**What you need to do**
Please pull the section of the autoimmune hepatitis text that starts at the words "Objective The diagnostic" and ends after "diagnosis of AIH.", copied word for word.

**Exercise passage**
—————

Objective The diagnostic criteria of autoimmune hepatitis (AIH) were recently modified by the International Autoimmune Hepatitis Group. This study was performed to assess the impact of the revised scoring system on the diagnosis of AIH.
Patients and Methods We re-analyzed the clinical features of 89 patients diagnosed as AIH in Nagasaki Prefecture, Japan, using the revised scoring system, and compared the scores and final diagnosis with our previously published results using the original system.
Results Of the 89 patients with AIH, 40 (45%) were classified using the new system as "definite" AIH, 41 (46%) as "probable" AIH, and 8 (9%) patients were categorized as "others". Of these, 37 (42%), 35 (39%), and 4 (4%) patients who were classified as "definite", "probable", and "others" by the original system remained in the same category by the revised system, respectively. However, 3, 4, and 6 patients were re-categorized as "definite" from "probable", "others" from "probable", and "probable" from "definite", respectively. The difference in aggregate scores between the above two systems ranged from -5 to +2. The main contributing factors to the changes in aggregate AIH score were "other autoimmune disease(s)" and "interface hepatitis without lobular involvement and bridging necrosis on liver histology". However, the main contributing factors to the demotions from "definite" to "probable" and form "probable" to "others" were those related to the characteristics of biliary diseases, i.e., antimitochondrial antibody positive, biliary changes in liver histology, and alkaline phosphatase: aspartate aminotransferase ratio between 1.5 and 3.0. Moreover, two patients who had no histological evidence of AIH were both re-categorized as "others" from "probable" AIH.

—————

**Provided records**
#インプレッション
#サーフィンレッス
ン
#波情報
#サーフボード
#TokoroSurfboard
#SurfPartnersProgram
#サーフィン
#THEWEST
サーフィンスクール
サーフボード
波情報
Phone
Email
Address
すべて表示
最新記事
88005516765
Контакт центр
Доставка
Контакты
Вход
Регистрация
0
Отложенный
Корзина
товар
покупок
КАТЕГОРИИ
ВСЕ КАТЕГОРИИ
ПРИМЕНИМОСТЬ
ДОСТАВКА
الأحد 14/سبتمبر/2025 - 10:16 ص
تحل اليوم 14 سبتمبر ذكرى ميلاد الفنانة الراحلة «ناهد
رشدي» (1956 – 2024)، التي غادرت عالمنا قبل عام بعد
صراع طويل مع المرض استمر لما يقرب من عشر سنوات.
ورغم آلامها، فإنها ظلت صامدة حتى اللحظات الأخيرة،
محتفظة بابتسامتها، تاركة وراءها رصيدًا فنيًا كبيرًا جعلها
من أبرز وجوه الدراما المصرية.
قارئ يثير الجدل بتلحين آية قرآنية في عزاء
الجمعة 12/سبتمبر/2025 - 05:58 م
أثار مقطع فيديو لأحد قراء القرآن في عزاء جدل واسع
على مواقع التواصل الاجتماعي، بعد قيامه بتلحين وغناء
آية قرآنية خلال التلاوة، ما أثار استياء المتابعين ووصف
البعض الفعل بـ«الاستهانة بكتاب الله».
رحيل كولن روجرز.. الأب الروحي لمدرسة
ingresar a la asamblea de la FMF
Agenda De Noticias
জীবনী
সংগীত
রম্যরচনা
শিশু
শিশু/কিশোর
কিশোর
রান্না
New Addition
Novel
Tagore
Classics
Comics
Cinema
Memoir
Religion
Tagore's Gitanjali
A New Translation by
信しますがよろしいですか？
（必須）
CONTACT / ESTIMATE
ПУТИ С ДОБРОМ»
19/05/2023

—————

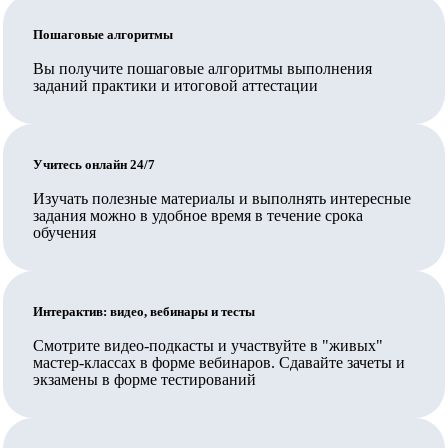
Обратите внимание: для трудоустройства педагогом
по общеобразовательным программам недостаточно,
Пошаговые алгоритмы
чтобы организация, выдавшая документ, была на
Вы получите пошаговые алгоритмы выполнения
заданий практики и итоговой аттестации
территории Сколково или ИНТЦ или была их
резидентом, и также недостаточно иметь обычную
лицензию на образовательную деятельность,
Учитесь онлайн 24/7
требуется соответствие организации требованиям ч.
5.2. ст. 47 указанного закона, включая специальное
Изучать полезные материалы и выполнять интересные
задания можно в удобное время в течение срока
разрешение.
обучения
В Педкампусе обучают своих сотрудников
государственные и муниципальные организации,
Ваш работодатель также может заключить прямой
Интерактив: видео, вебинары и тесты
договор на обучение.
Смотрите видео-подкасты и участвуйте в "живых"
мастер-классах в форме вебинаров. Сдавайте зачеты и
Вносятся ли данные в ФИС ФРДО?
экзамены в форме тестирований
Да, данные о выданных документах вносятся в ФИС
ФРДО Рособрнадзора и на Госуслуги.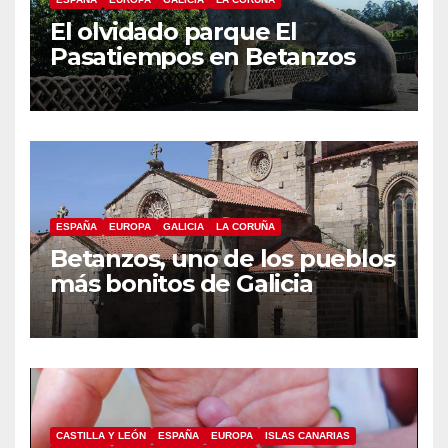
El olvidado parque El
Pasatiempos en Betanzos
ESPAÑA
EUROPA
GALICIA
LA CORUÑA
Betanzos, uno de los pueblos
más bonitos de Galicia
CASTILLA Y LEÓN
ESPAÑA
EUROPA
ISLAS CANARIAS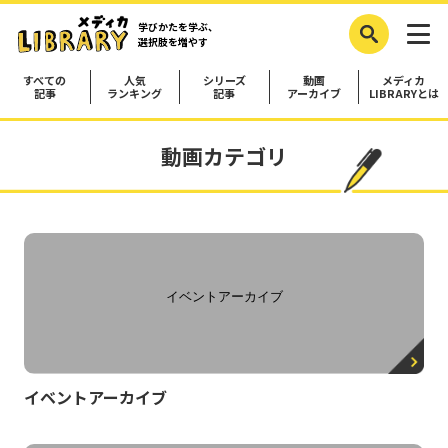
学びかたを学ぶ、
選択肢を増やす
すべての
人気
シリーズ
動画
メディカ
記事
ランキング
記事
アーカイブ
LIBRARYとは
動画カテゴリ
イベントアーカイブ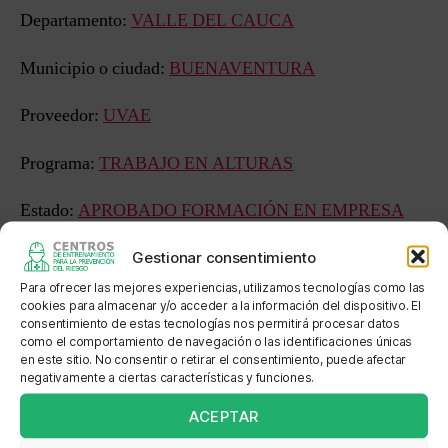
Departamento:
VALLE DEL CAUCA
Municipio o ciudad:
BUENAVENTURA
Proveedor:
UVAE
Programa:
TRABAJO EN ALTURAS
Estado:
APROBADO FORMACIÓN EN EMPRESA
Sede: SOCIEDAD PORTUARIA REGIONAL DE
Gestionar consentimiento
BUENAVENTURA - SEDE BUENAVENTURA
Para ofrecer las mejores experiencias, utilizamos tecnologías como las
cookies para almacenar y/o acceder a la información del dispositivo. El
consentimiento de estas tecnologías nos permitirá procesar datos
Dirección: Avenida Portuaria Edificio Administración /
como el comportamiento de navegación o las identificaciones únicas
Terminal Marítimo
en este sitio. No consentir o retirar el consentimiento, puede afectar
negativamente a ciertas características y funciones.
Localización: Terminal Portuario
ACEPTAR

—————

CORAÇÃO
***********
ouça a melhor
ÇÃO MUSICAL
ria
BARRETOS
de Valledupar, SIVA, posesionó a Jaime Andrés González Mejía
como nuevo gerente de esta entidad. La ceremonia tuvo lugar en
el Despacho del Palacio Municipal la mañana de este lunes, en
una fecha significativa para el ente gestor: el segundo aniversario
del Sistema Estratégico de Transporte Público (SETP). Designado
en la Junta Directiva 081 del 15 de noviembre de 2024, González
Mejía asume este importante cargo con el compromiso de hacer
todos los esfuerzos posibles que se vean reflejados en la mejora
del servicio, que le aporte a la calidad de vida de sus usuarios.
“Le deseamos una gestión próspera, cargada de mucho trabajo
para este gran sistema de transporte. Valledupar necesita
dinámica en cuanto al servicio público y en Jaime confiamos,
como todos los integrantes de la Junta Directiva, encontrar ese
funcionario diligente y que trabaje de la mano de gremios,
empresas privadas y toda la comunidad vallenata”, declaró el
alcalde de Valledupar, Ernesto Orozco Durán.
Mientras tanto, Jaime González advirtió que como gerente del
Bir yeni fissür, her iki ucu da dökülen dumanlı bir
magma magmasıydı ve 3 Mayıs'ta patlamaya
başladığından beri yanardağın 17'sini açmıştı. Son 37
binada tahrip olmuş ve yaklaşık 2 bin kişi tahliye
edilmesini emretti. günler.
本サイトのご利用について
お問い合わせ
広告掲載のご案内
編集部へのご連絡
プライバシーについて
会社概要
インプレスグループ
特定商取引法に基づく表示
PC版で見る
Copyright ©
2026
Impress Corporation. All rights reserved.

—————

**Written response**
Objective The diagnostic criteria of autoimmune hepatitis (AIH) were recently modified by the International Autoimmune Hepatitis Group. This study was performed to assess the impact of the revised scoring system on the diagnosis of AIH.